The whole incredible farce of Carl Hayman's non-season at French Top 14 club Toulon is finally at an end.
Yet the wonder - the absolute bemusement - at how the club of the Mediterranean made Hayman, widely regarded as the No. 1 tight head in world rugby when he joined the club last June, the highest paid prop in the world at a reported 625,000 euros a season yet at the same time turned him into almost a complete nonentity as a player, continues.
According to Toulon's own statistics, Hayman incredibly made just three starts in his entire first season with the club. His other 21 appearances were as a substitute.
Yet to spend such a huge sum of money on one player out of the club's 20.8 million euros total budget and then sit him on the bench for almost the entire season, defies belief.
In his earlier career, Hayman made 149 appearances in eight years for Otago and the Highlanders between 1999 and 2007. From 2001 to 2007, he also played 46 times for the All Blacks and twice for the New Zealand Maori.
That represented a total of 197 games in eight years, the vast majority of them as a member of the starting line-up. That averages out at 24.6 games per season.
At Newcastle in the English Premiership, he made 64 first team appearances and went onto the field a further 10 times from the sub's bench in three seasons. That also works out at 24.6 matches per season, again with the overwhelming majority as a member of the starting line-up. For Toulon to have used him just three times all season as a starting line-up player is crazy.

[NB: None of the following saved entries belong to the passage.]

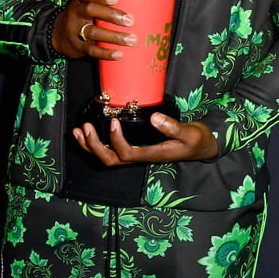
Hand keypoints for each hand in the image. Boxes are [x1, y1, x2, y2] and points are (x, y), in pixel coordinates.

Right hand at [52, 0, 135, 59]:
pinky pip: (92, 50)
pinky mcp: (78, 47)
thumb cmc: (83, 17)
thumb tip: (141, 5)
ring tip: (132, 40)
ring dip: (114, 36)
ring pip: (93, 32)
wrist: (57, 35)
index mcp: (80, 1)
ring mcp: (76, 31)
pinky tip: (119, 54)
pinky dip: (106, 53)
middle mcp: (76, 14)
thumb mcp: (86, 6)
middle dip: (111, 15)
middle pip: (91, 11)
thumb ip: (105, 4)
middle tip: (130, 21)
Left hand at [72, 113, 217, 164]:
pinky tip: (88, 133)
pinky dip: (96, 143)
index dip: (116, 140)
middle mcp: (141, 157)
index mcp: (152, 154)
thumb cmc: (196, 141)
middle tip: (86, 127)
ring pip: (108, 158)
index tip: (114, 121)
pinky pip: (112, 151)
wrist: (200, 147)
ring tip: (78, 131)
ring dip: (90, 146)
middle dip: (95, 146)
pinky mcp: (137, 149)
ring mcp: (137, 155)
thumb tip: (155, 117)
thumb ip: (173, 127)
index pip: (127, 153)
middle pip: (111, 160)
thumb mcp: (190, 133)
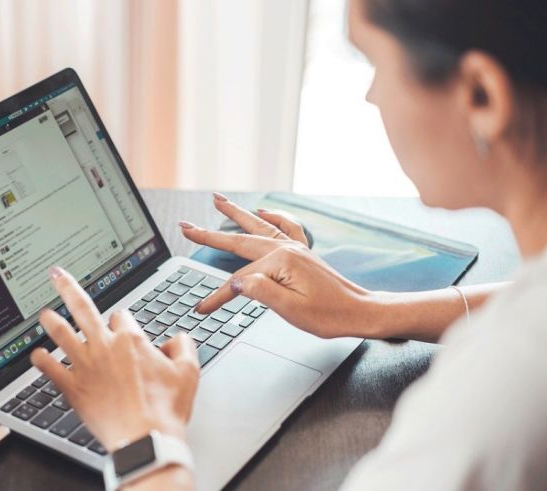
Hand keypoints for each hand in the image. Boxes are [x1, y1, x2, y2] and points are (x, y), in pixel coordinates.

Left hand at [30, 266, 199, 451]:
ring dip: (51, 321)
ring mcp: (85, 367)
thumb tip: (177, 338)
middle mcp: (104, 347)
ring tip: (44, 313)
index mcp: (131, 340)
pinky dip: (41, 361)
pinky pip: (51, 369)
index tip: (123, 329)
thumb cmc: (165, 410)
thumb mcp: (189, 372)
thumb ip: (184, 346)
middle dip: (67, 287)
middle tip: (56, 275)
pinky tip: (36, 355)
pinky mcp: (73, 388)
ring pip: (62, 334)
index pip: (122, 316)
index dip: (123, 322)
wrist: (145, 440)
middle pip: (82, 308)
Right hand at [180, 193, 381, 338]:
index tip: (202, 308)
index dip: (217, 296)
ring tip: (217, 200)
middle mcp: (287, 249)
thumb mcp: (292, 310)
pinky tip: (263, 212)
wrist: (360, 312)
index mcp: (281, 263)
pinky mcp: (303, 252)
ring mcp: (296, 247)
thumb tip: (236, 281)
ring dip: (236, 214)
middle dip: (210, 235)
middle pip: (240, 241)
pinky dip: (272, 217)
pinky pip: (285, 227)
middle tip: (186, 226)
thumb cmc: (329, 315)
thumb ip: (261, 292)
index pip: (238, 281)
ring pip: (258, 226)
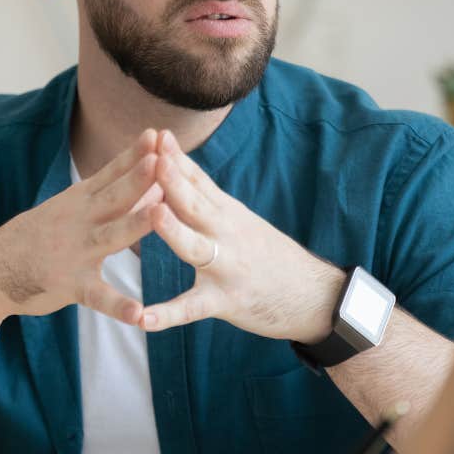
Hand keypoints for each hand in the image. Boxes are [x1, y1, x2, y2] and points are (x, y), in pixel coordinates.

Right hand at [0, 129, 168, 324]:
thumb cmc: (41, 233)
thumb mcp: (71, 205)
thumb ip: (107, 189)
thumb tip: (148, 167)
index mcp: (81, 200)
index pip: (111, 172)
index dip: (134, 153)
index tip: (156, 134)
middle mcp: (80, 220)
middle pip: (115, 196)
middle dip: (139, 177)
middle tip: (163, 159)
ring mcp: (75, 252)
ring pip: (111, 236)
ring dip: (136, 224)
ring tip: (159, 215)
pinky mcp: (70, 285)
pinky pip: (98, 296)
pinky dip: (118, 305)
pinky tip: (139, 313)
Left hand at [139, 131, 344, 341]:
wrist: (311, 294)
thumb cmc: (267, 254)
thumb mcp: (241, 220)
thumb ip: (208, 200)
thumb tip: (178, 169)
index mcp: (228, 213)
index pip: (200, 181)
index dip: (179, 159)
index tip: (157, 135)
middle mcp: (228, 234)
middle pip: (197, 204)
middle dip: (174, 180)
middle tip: (153, 157)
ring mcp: (227, 267)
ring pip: (196, 247)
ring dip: (175, 230)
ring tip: (153, 213)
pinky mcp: (225, 301)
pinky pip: (192, 309)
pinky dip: (167, 315)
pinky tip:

What it has meant is that as a player, Hayman appears to have gone backwards this season.
Whilst they clearly need to be looked after, props need to play rugby on a pretty regular basis, preferably from the start of matches. To use Hayman as just a bit-part player is a mystery that has dumbfounded the whole of French rugby.
And now there are growing clamours for explanations regarding the farce. Andre Herrero, one of the great legends of RC Toulon who played for France 22 times between 1963 and 1967, this week called his club's treatment of Hayman "an affront" and "unjust".
In an extraordinary attack, Herrero spelled out why he felt the former All Black had been so badly treated.
"I regret that Toulon has not judged it right to have confidence in Carl Hayman, the international All Blacks prop" he wrote in the respected French rugby paper, 'Midi Olympique'.
"I am not one of those who think he has spoiled his season. I think however that no one has done anything to allow him to blossom.
"I swear that if I had been at the command of RC Toulon, I would have made Hayman an indisputable incumbent for at least several months. And I am sure that he would have imposed himself as an unquestionable leader.
"Even considering that the All Blacks are mad men who don't know what they are doing, everything makes you think that Carl Hayman is a formidable prop.
"He is very effective in close combat, skilful, good in defence, precise in his interventions and moving himself very well, he appeared to me many times better than Davit Kubriashvili (Toulon's Georgian international tight head prop) who has only the control of the scrum for him.
"For, in my eyes, rugby is not limited to the closed scrum. But out of this lack of confidence, which he (Hayman) must have felt as an affront, I think that he must have felt a bit lost in a game without great organisation, lacking bearings, conviction and dimension.
"For all these reasons, I therefore find it unjust the regard given to this player who deserved better and has not been able to achieve what was expected of him. I am also bound to think that the presumed bad season of Carl Hayman is a flogging for all the problems that the organisation of the Toulon game has had this season. But that's another debate ..."
There is, right now, considerable disharmony and debate at the French club. An ambitious owner, Mourad Boudjellal, is impatient for success and justifiably so after spending many millions of his own money to try and restore the club to its former trophy-winning ways.
So for the club to have ended up in mid-table mediocrity, not qualified for the end of season play-offs or even next season's Heineken Cup, has created immense tension at the Stade Mayol.
Hayman's plight, whatever the health of his private bank account, is likely to be debated at much length this summer in the off-season. If coach Philippe Saint-Andre has used him so little, it must follow that, for whatever reason, he either does not really rate Hayman as a player or dislikes his attitude.
If either is the truth, Toulon may conclude it would be better to off-load Hayman before next season starts, even if were necessary, which would certainly be the case, to give the New Zealander a handsome pay-off.
But if that were to happen, would Hayman stay in France or go home? No-one except him knows the answer to that $64,000 question.